President Donald Trump’s call for NFL owners to “fire” players who kneel during the national anthem sparked a movement over the weekend, with players, owners and coaches across several sports kneeling, locking arms or skipping the anthem altogether.
The mounting demonstrations have prompted some high schools to ponder: What if our athletes are next?
Public schools in the Kansas City area have not implemented policies involving punishment for student-athletes who choose not to stand for the national anthem. But that’s not the case everywhere.
The Bossier Parish school board in Louisiana, for instance, received attention Thursday when Parkway High decided to require its student-athletes to “stand in a respectful manner” for the national anthem or risk removal from the team. The information came from a letter that circulated Twitter.
Never miss a local story.
As #TakeAKnee trends throughout the United States — the Jackson, Miss., chapter of the NAACP even planned to ask high school and college players to take part, according to WAPT News — officials here have adopted a hands-off approach.
The Missouri State High Schools Activities Association has no policy dictating behavior during the anthem on the books, and most football teams remain in the locker room during the anthem anyway, even at the state championship — though not as a sign of protest. The Kansas State High School Activities Association also does not plan to adopt a state-wide policy, instead leaving decisions on protocol to individual districts.
“It’s not our place to do that,” KSHSAA executive director Gary Musselman said. “It involves First Amendment rights for children. We don’t feel it’s our place to try to dictate a policy.”
“The school has the autonomy to set their own policy and procedures on what their students do,” MSHSAA communications director Jason West said.
Schools and district offices reached by The Star on Thursday offered a similar approach.
“We haven’t seen anything thus far this year, but we honor a student’s right to express him or herself,” said Natalie Allen, the Kansas City Public Schools chief of staff of communications. “Students are allowed to kneel if they feel inclined to.”
Mill Valley athletics director Jerald VanRheen said students “have the choice to opt out with no repercussion.”
Leavenworth High, which is about 15 minutes south of Fort Leavenworth, “celebrates the diversity of our student population and their freedom of expression” and will not discipline students for choosing not to stand.
“Our proximity to Fort Leavenworth offers our students a unique perspective to have frequent interactions with the brave men and women who served, or are actively serving, to protect that freedom,” athletics director James Vanek wrote The Star in an email.
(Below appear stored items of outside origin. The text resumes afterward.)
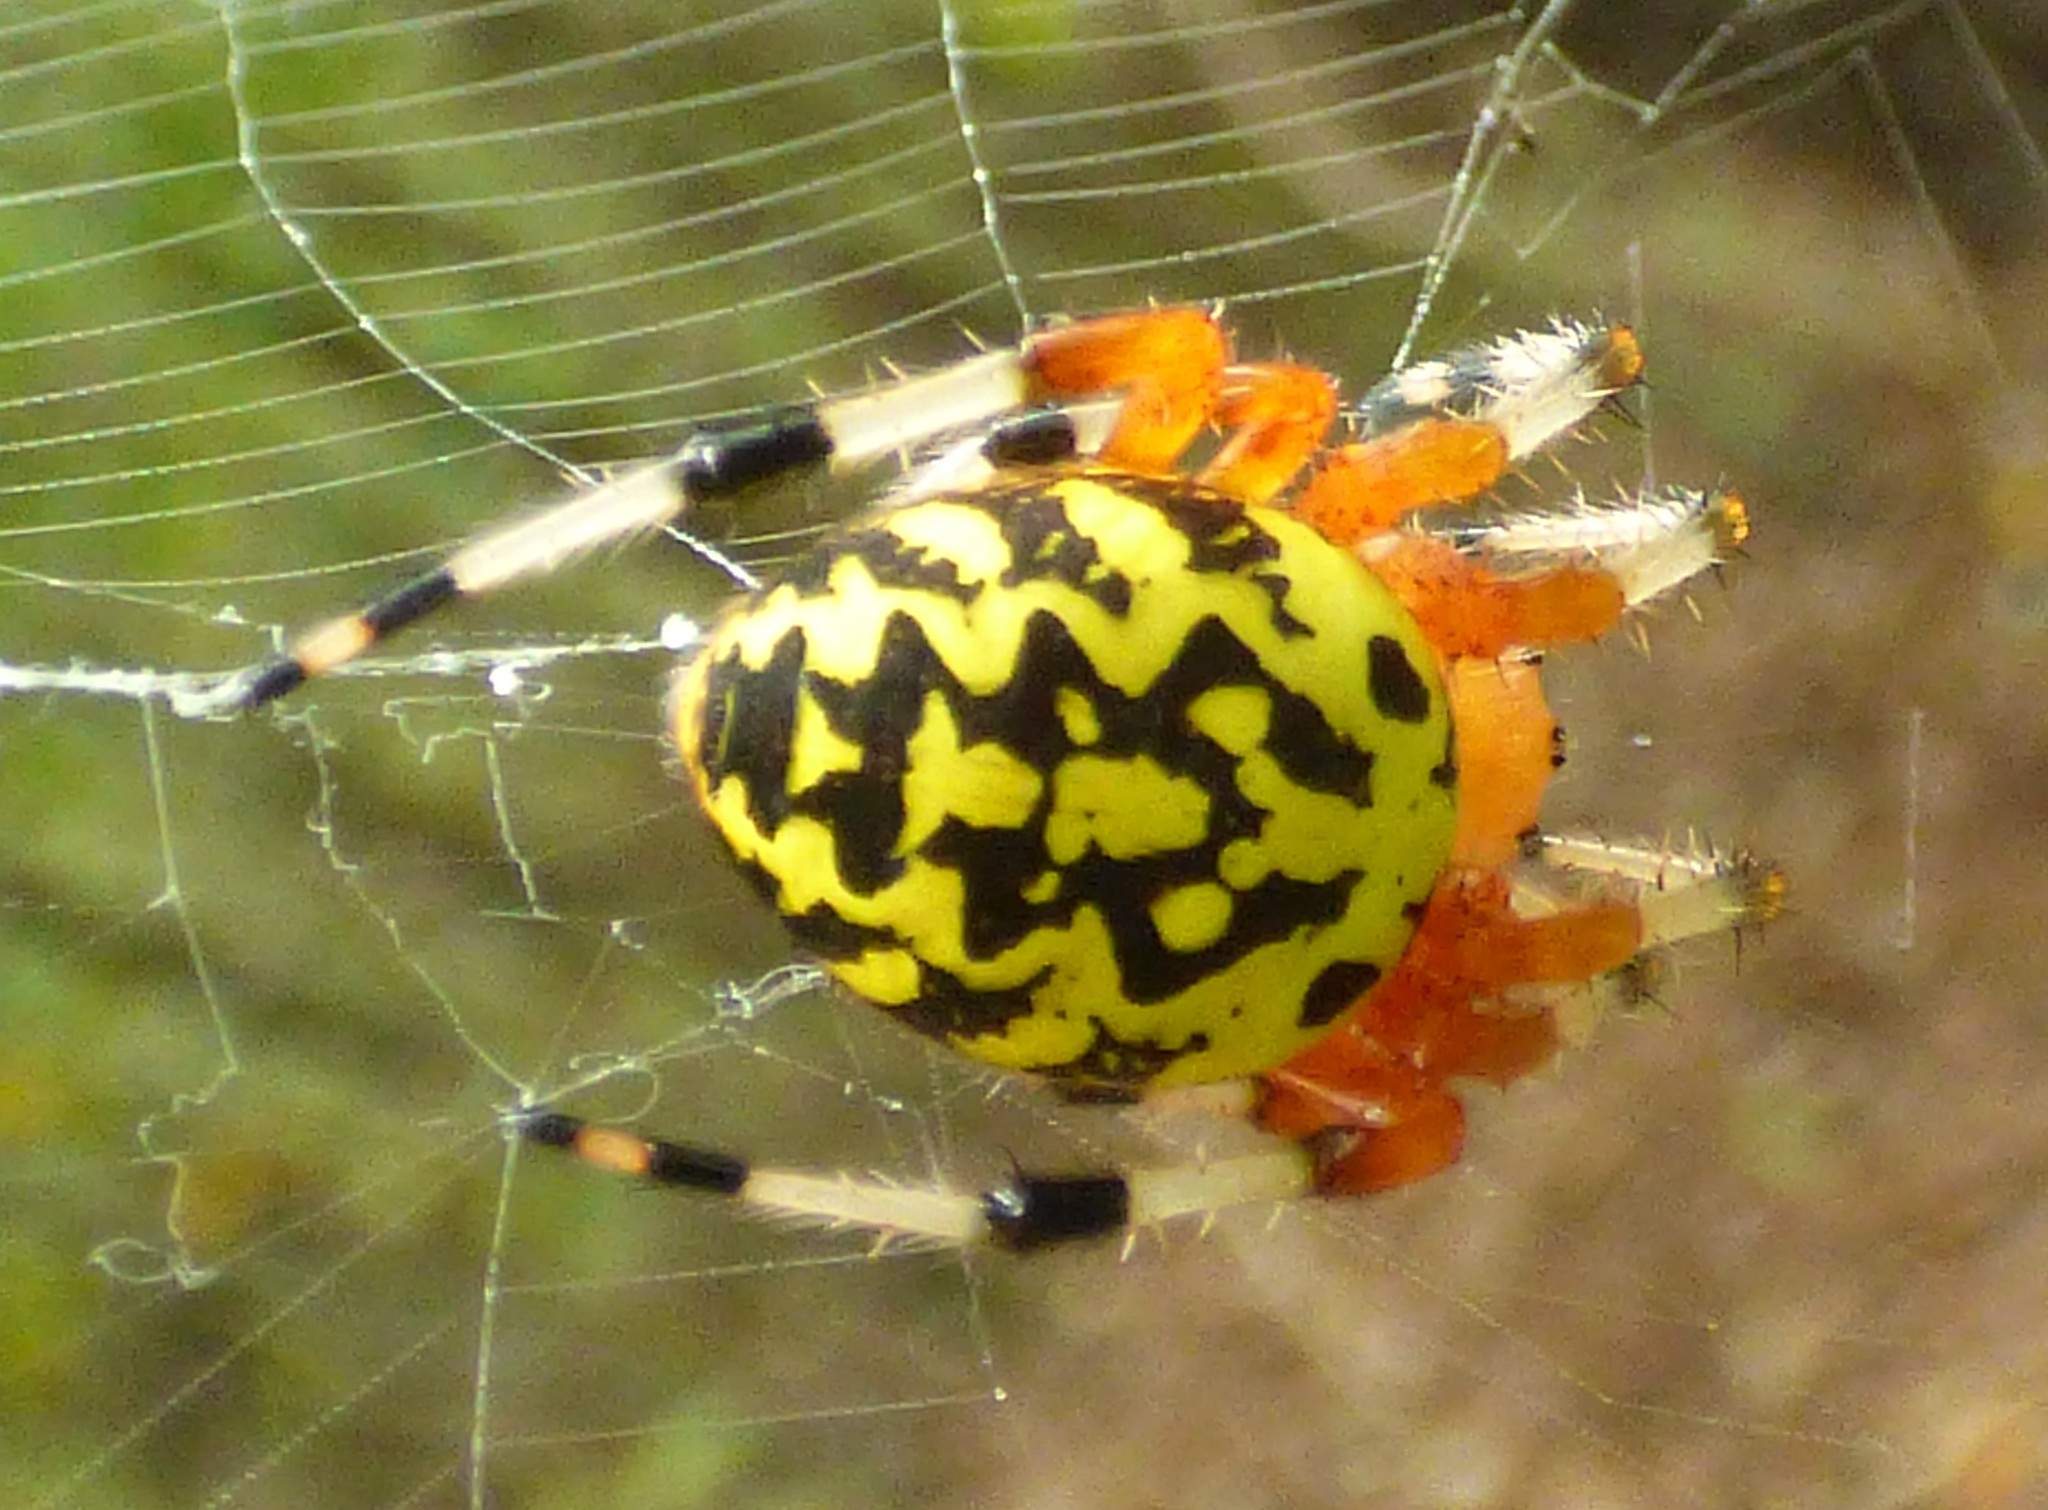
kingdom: Animalia
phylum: Arthropoda
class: Arachnida
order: Araneae
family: Araneidae
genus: Araneus
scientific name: Araneus marmoreus
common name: Marbled orbweaver
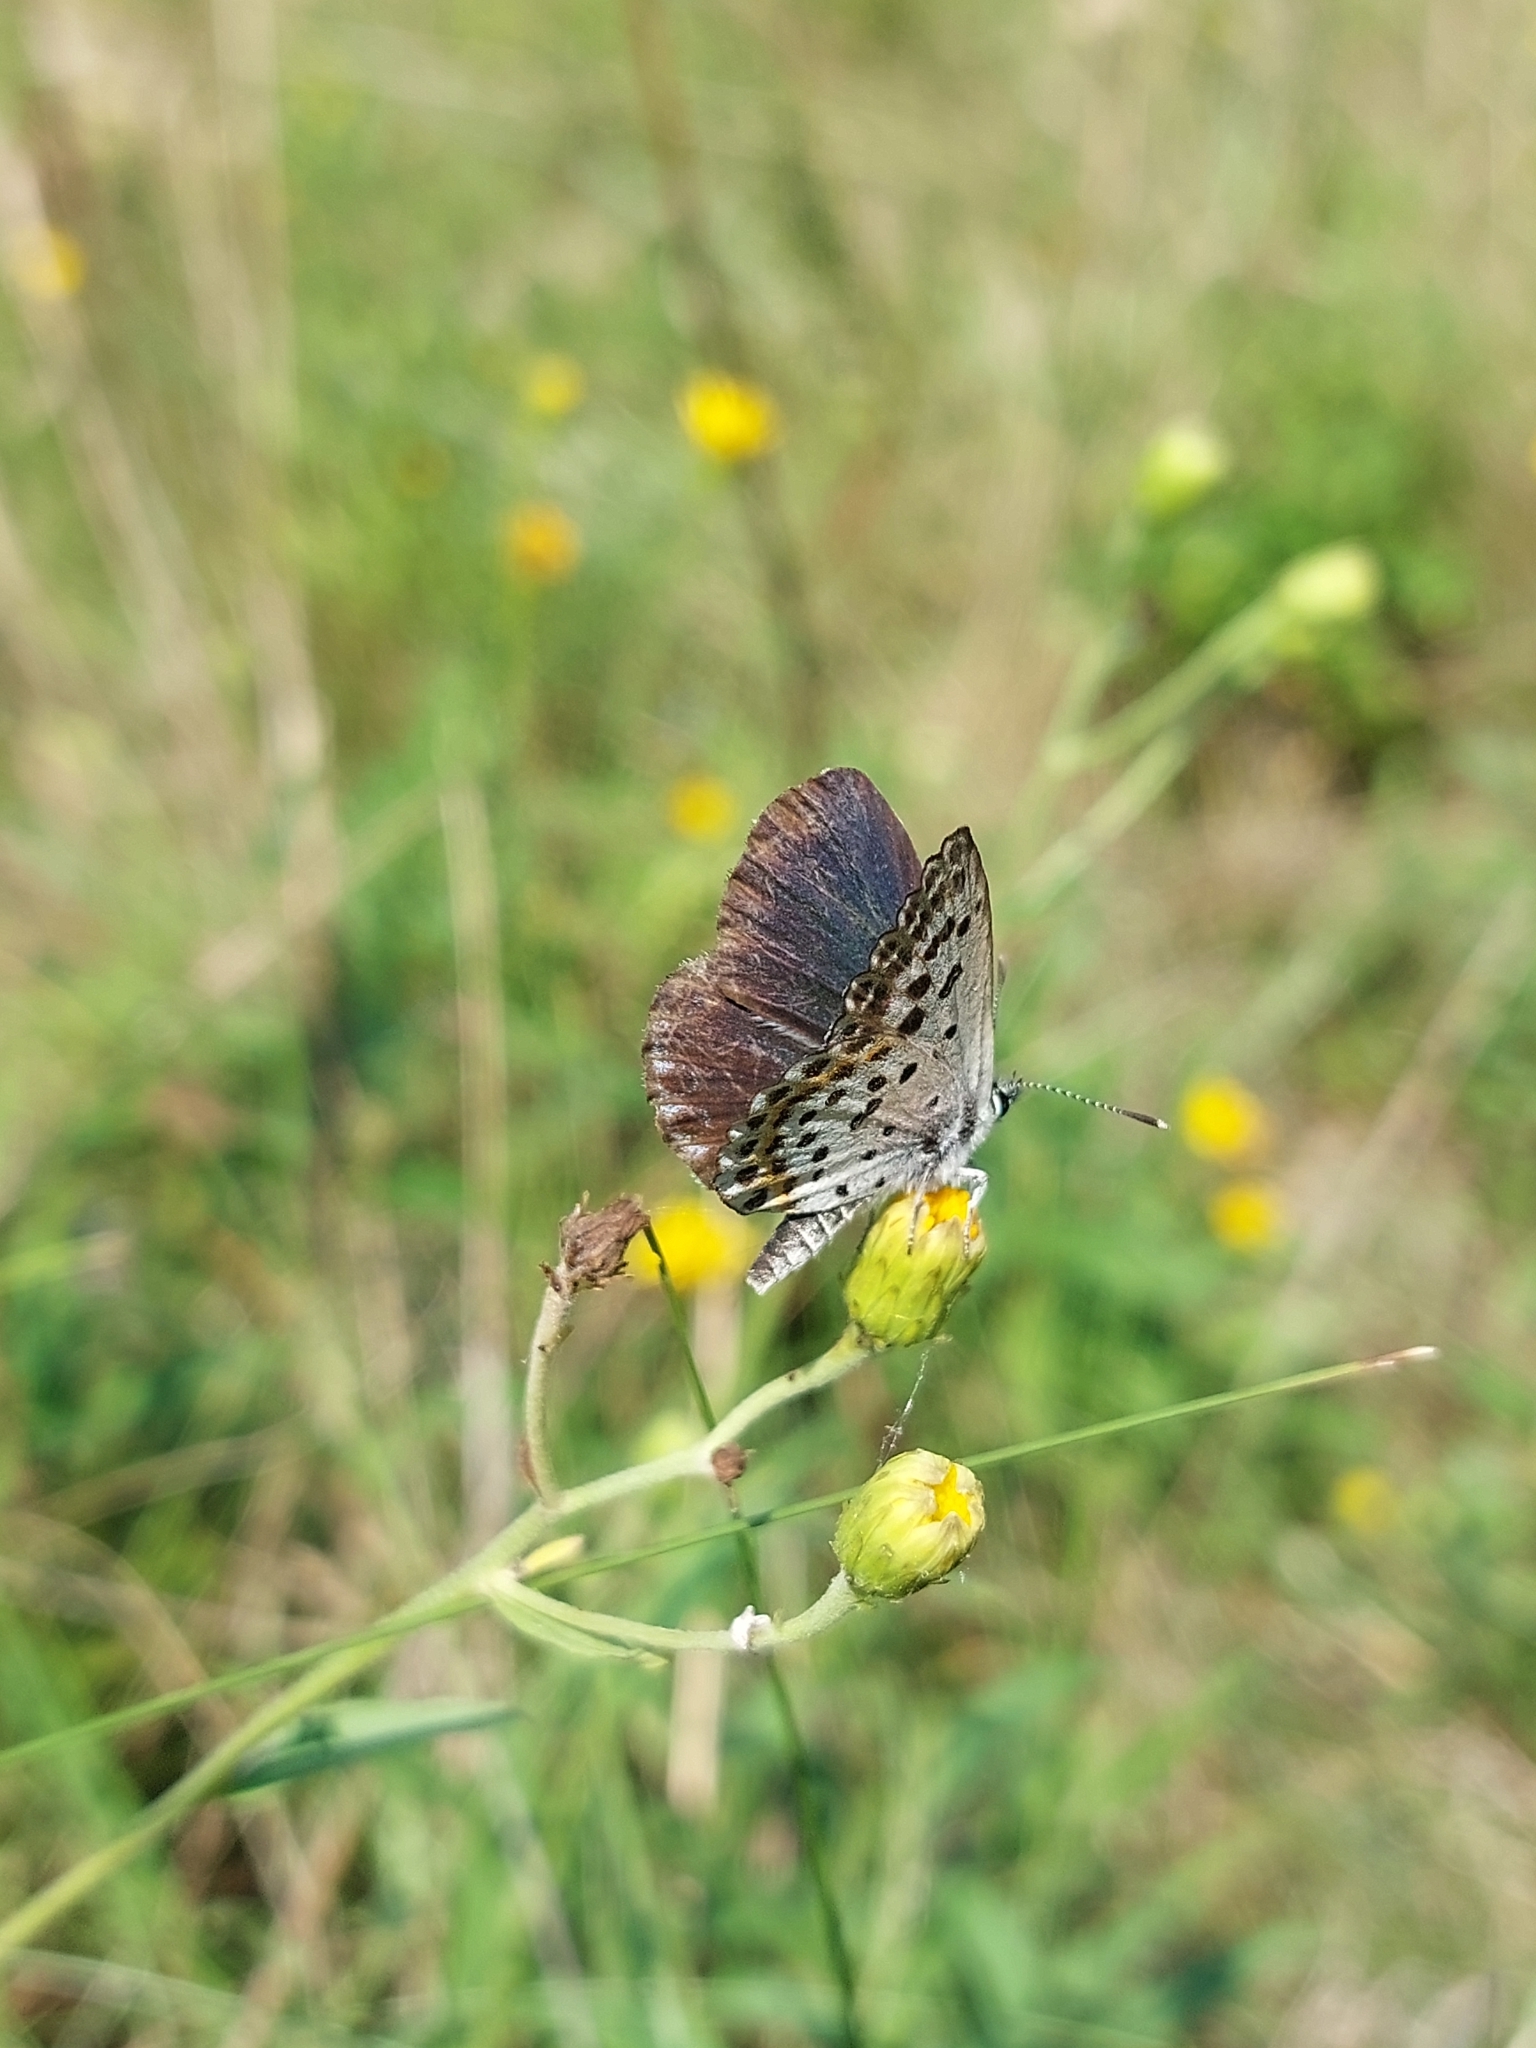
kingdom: Animalia
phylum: Arthropoda
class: Insecta
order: Lepidoptera
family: Lycaenidae
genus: Scolitantides
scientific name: Scolitantides orion
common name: Chequered blue
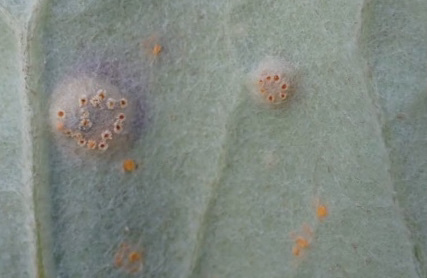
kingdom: Fungi
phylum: Basidiomycota
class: Pucciniomycetes
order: Pucciniales
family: Pucciniaceae
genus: Puccinia
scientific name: Puccinia poarum
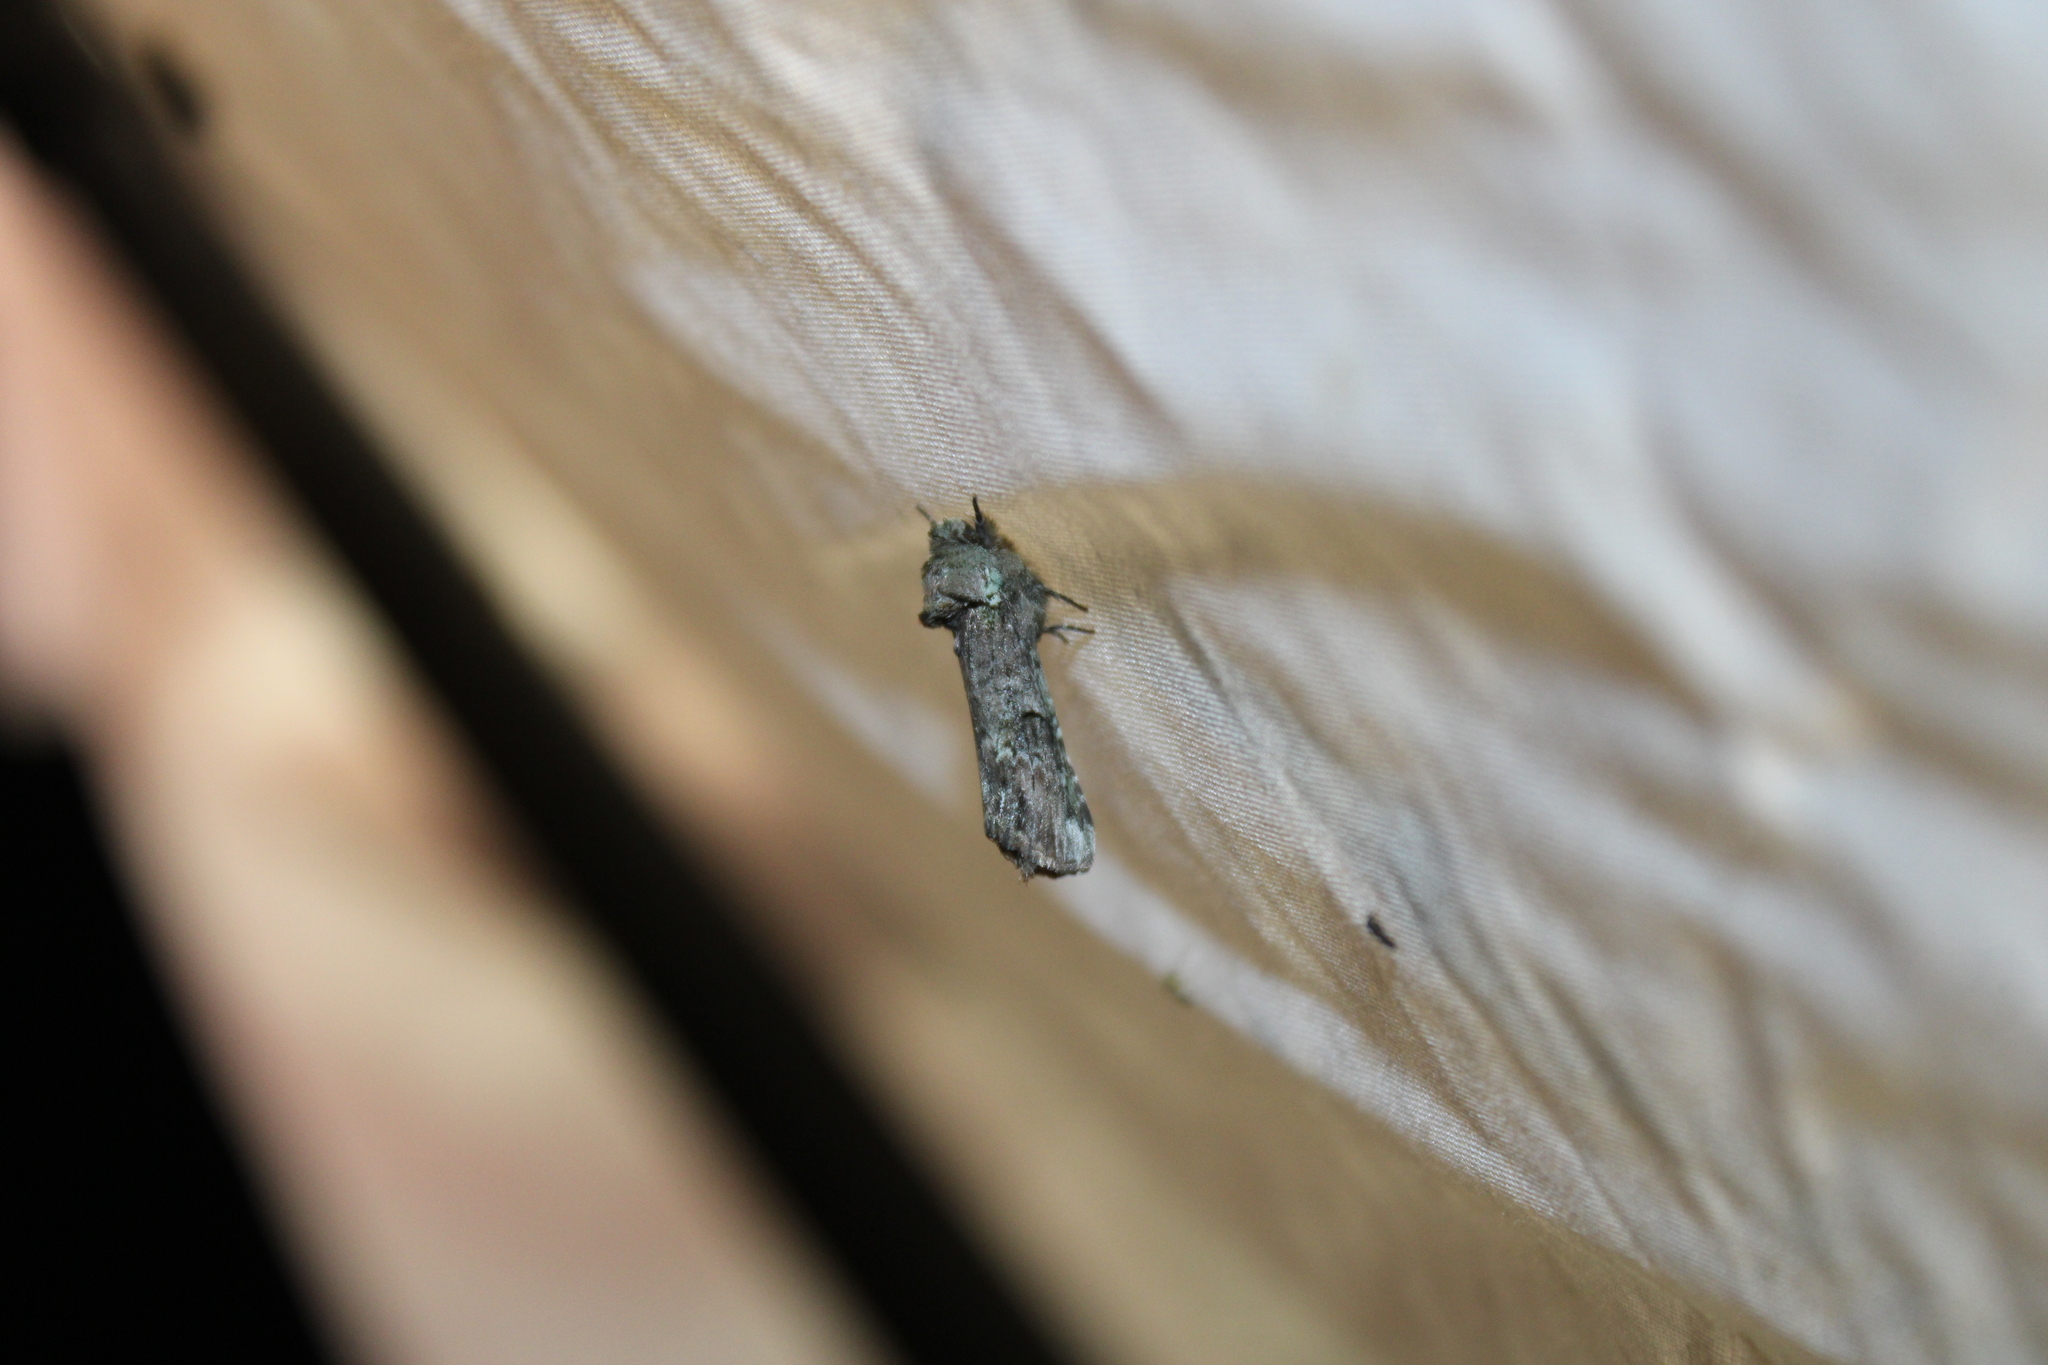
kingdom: Animalia
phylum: Arthropoda
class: Insecta
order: Lepidoptera
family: Notodontidae
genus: Schizura
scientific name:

Courts historically have ruled against schools forcing students into acts of patriotism. An Education Week blog published Sunday used the 1943 case of West Virginia State Board of Education vs. Barnette as example. In that case, the United States Supreme Court ruled that a school would violate free-speech rights by forcing a student to say the Pledge of Allegiance.
The Park Hill School District has referenced that law, stating it would treat the national anthem in the same manner. Students are not required to participate in Lee’s Summit or Blue Springs, either, officials from their districts told The Star.
But they are encouraged to discuss reasons they might choose to participate in the protest at schools in the KCK Public Schools district.
“We try to communicate with kids through coaches and athletic directors about our expectations,” said Walter Thompson, KCK district athletic director. “We don’t want to appear to have a heavy hand. ... We have to have a conversation.”
On the other hand, extracurricular activities might not necessarily fall under the same regulations.
“I have discussed this with a few others, and I am honestly not sure what the appropriate school response would be,” Paola principal Jeff Hines said. “Schools are in a difficult position and must follow case law established in previous court decisions regarding freedom of speech rights for students.
“I am curious if this form of protest leads to a new test for this right. Participating in sports is considered extracurricular and not a part of a free and appropriate education, which in some district’s mind may give schools more freedom to limit this right. But ultimately courts will probably weigh in at some point.”